Getting Started

How do I learn a new computer language?

Different people have different styles of learning, different aptitudes, and different backgrounds, so there is no single simple answer to this question. In most cases, however, it involves a gradual process with several simultaneous subprocesses. Think of it as being incremental.

  • Tutorials and books provide organized introductions, and sometimes comprehensive treatments.
  • Modifying working code is a way to plunge in and see how a language works without having to understand all aspects.
  • After some introduction, one starts writing code from scratch.
  • As early as possible, learn how to find the information you need. Browse the official documentation to get an idea of what sorts of information are available, and how to answer specific questions.
  • Learn how to use the “help” facilities from your interactive environment.
  • Learn debugging techniques, from the humble “print” function to use of an actual debugger.
  • Learn how to understand the error messages provided by the language’s compiler or interpreter.
  • Ask questions, get assistance as needed. Don’t waste time stewing in frustration if you don’t know how to solve a problem.
  • Try to understand what is really going on, from the underlying structure of the language to the specific algorithms you are using.
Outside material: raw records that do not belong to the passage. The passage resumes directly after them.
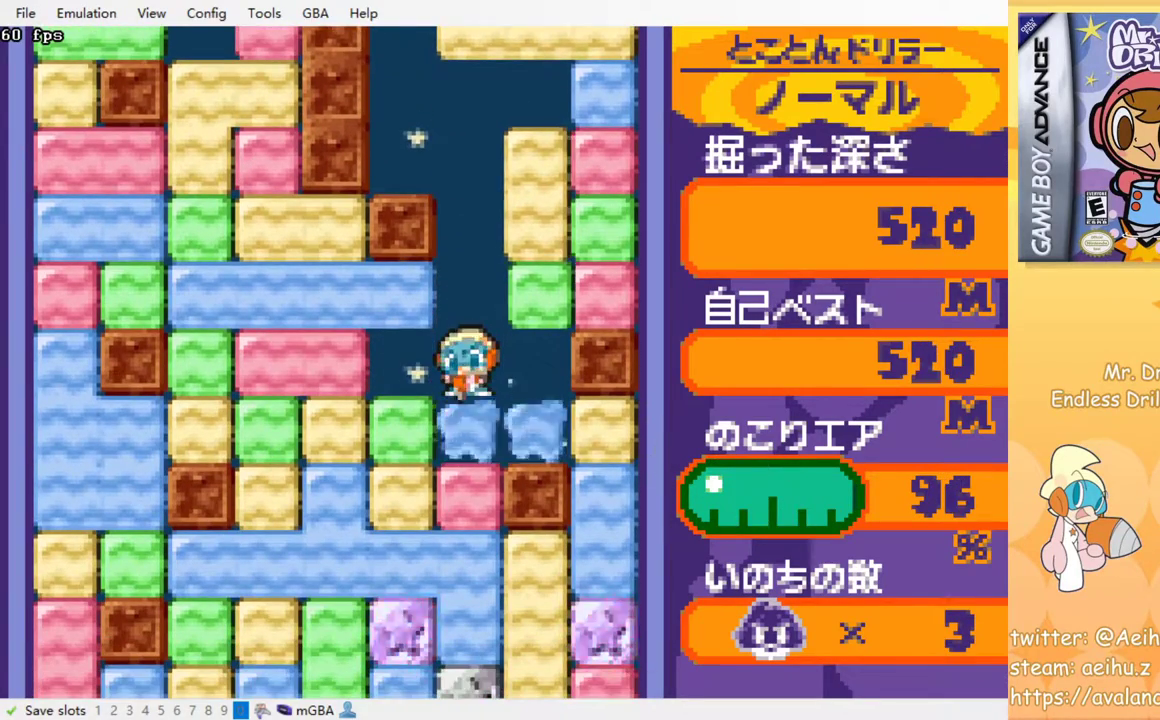
{"buttons": [], "left_stick": "center", "events": [[17, "SQUARE", "up"], [83, "SQUARE", "down"], [167, "SQUARE", "up"], [250, "SQUARE", "down"], [333, "SQUARE", "up"], [400, "SQUARE", "down"], [500, "SQUARE", "up"]]}
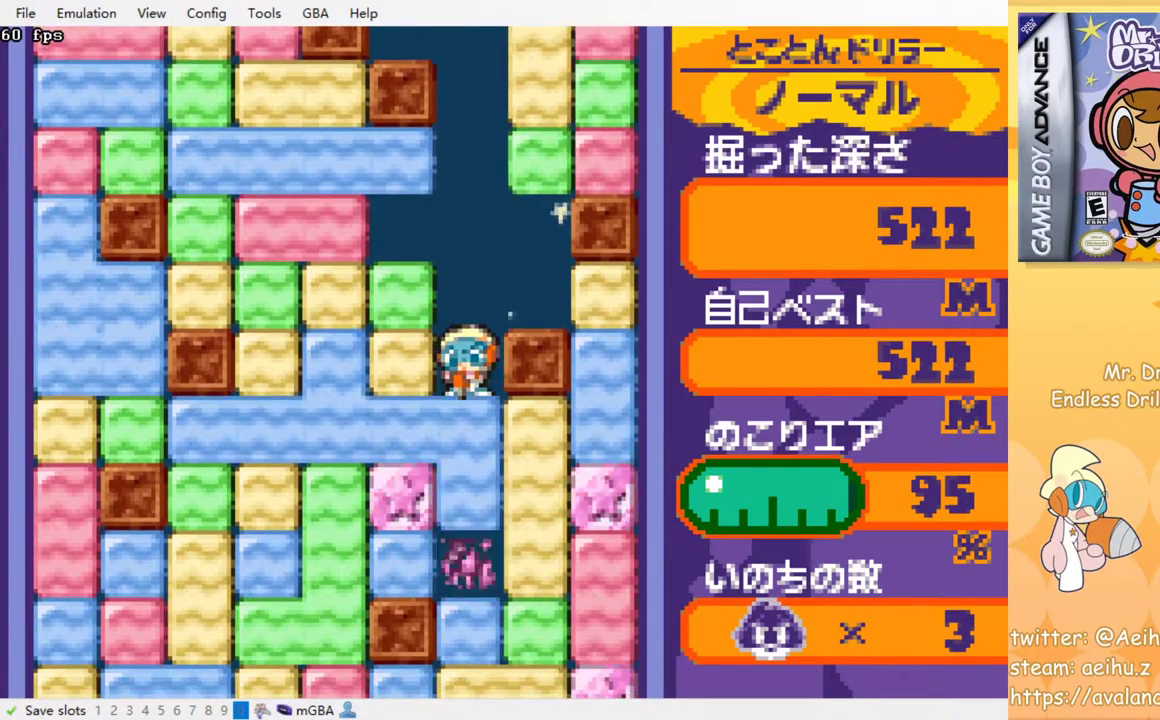
{"buttons": [], "left_stick": "center", "events": [[67, "SQUARE", "down"], [150, "SQUARE", "up"], [233, "SQUARE", "down"], [317, "SQUARE", "up"], [383, "SQUARE", "down"], [483, "SQUARE", "up"]]}
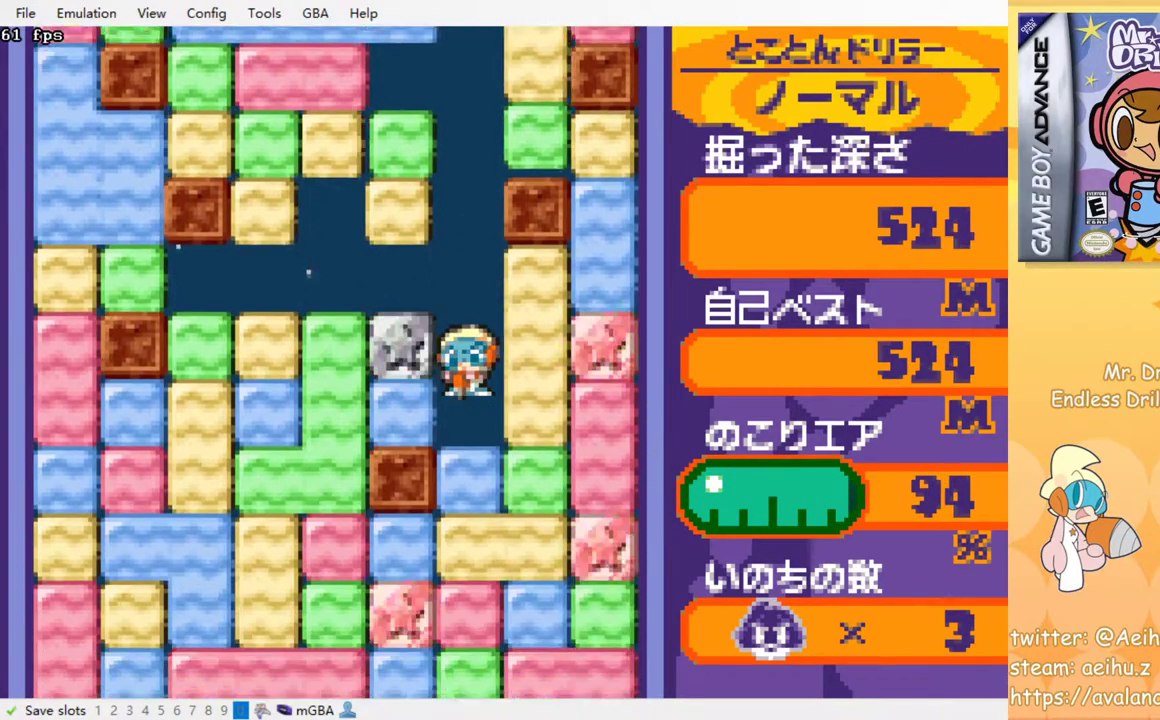
{"buttons": [], "left_stick": "center", "events": [[100, "SQUARE", "down"], [150, "SQUARE", "up"], [233, "SQUARE", "down"], [300, "SQUARE", "up"], [383, "SQUARE", "down"], [483, "SQUARE", "up"]]}
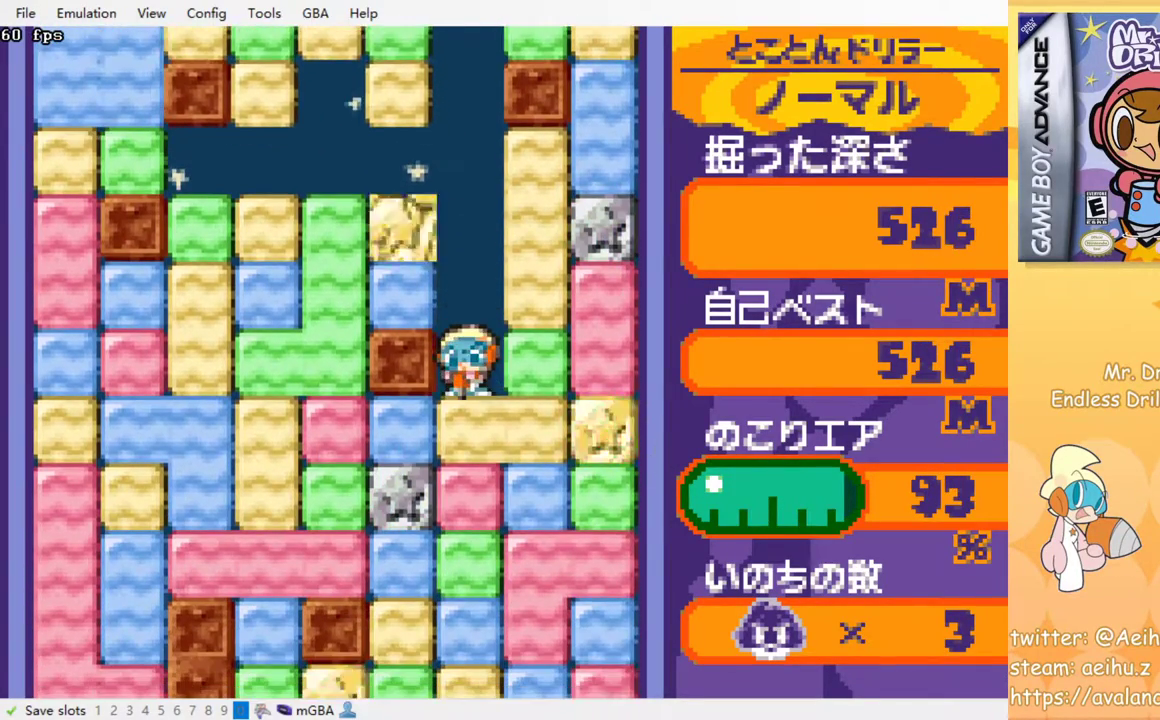
{"buttons": [], "left_stick": "center", "events": [[33, "SQUARE", "down"], [133, "SQUARE", "up"], [217, "SQUARE", "down"], [300, "SQUARE", "up"], [383, "SQUARE", "down"], [467, "SQUARE", "up"]]}
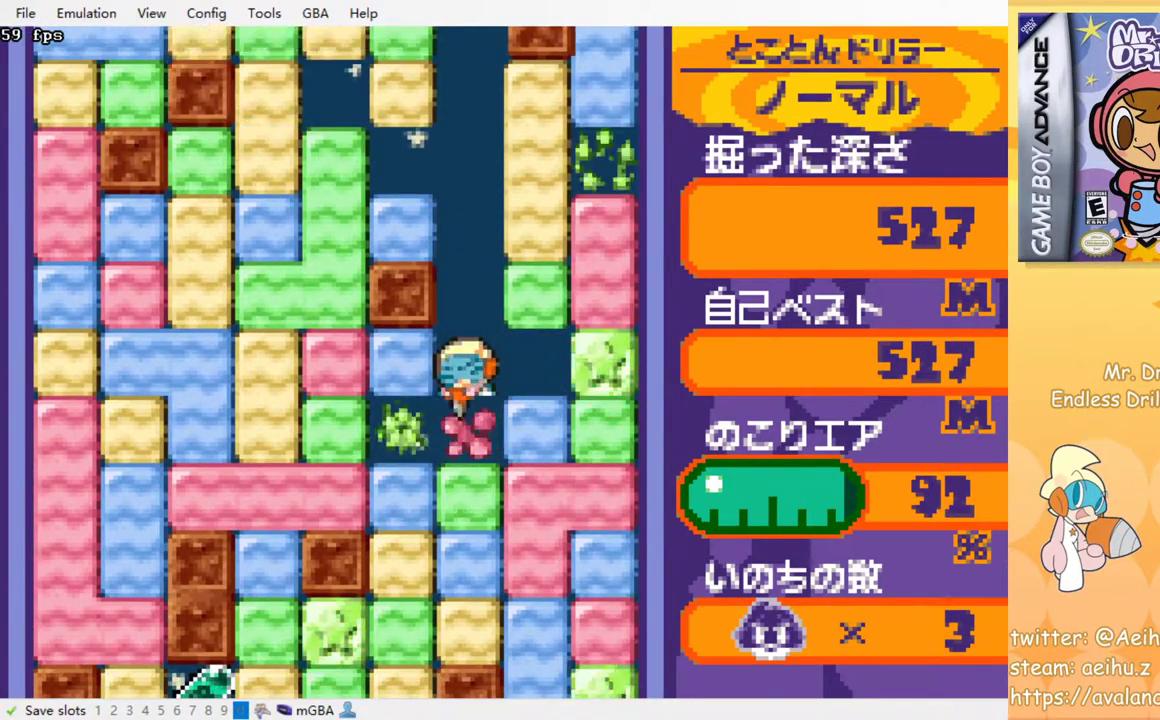
{"buttons": [], "left_stick": "center", "events": [[33, "SQUARE", "down"], [117, "SQUARE", "up"], [217, "SQUARE", "down"], [283, "SQUARE", "up"], [367, "SQUARE", "down"], [467, "SQUARE", "up"]]}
The more thoroughly you know one computer language, the easier it is to learn another. At some time in your career–maybe soon–you will need to be able to at least read, and perhaps modify, code in some other language.
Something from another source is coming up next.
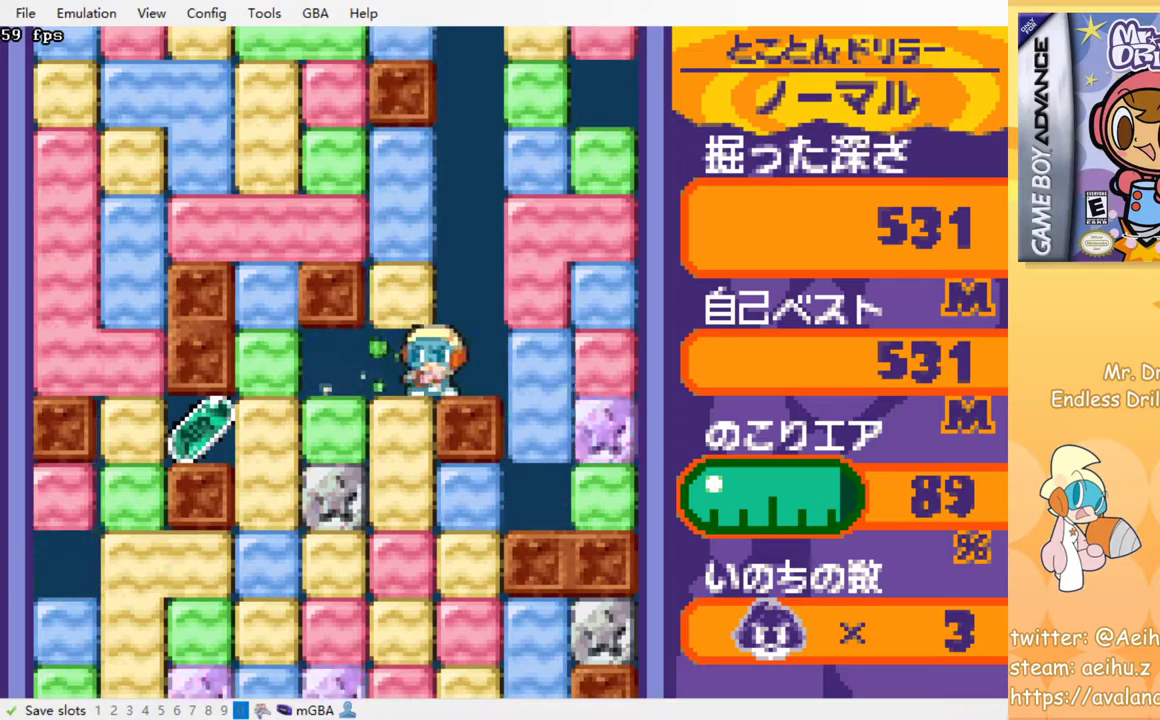
{"buttons": ["DPAD_LEFT"], "left_stick": "center", "events": [[100, "SQUARE", "down"], [167, "SQUARE", "up"], [400, "SQUARE", "down"], [483, "SQUARE", "up"]]}
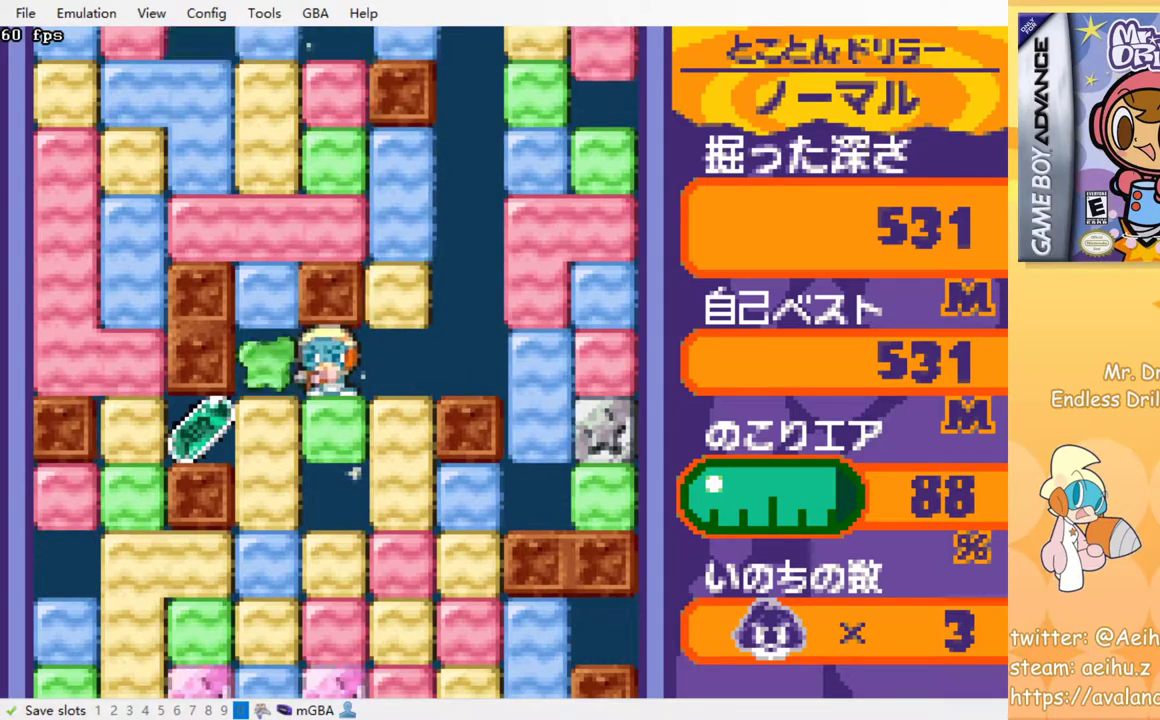
{"buttons": [], "left_stick": "center", "events": [[183, "DPAD_DOWN", "down"], [183, "DPAD_LEFT", "up"], [183, "SQUARE", "down"], [317, "SQUARE", "up"], [500, "DPAD_DOWN", "up"]]}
Preliminaries: the command line

For effective scientific computing you will need to become comfortable working on the command line in a terminal. Here are some tutorials:

The first two of these are directed towards Linux, the second two are OSX-specific, but you will see that most of the content is the same; Linux and OSX are patterned after two different dialects of UNIX, and both of them use the same shell, called “bash”, which is the program that interprets your command line inputs.

If you find better tutorials, or if these are not helpful, let me know.

Getting started with Python

There are many online tutorials, as you will see if you google “scientific python tutorials”. Try it. If you find one that seems particularly useful, let me know, and perhaps I will add a link. Based on a very quick perusal, I think the scipy lecture notes might be helpful, as they are much more comprehensive than what I have assembled for this course web page. For the Python language itself, take a look at the original Python tutorial. Parts might be hard to understand without a computer science background, but nevertheless it provides a nice overview. You can execute its examples by typing them in a plain ipython session, or in a jupyter notebook.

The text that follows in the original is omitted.